* _Task goal_
Rename "professeur" to "formateur" everywhere in the entries and keep every other part of the lines the same.

**** Source data ****

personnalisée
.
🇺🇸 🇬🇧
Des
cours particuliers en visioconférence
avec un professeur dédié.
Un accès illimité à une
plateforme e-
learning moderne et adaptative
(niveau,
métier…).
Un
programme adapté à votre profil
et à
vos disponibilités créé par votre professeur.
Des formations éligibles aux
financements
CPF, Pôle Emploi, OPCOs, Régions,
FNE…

****

* _Completed task_
personnalisée
.
🇺🇸 🇬🇧
Des
cours particuliers en visioconférence
avec un formateur dédié.
Un accès illimité à une
plateforme e-
learning moderne et adaptative
(niveau,
métier…).
Un
programme adapté à votre profil
et à
vos disponibilités créé par votre formateur.
Des formations éligibles aux
financements
CPF, Pôle Emploi, OPCOs, Régions,
FNE…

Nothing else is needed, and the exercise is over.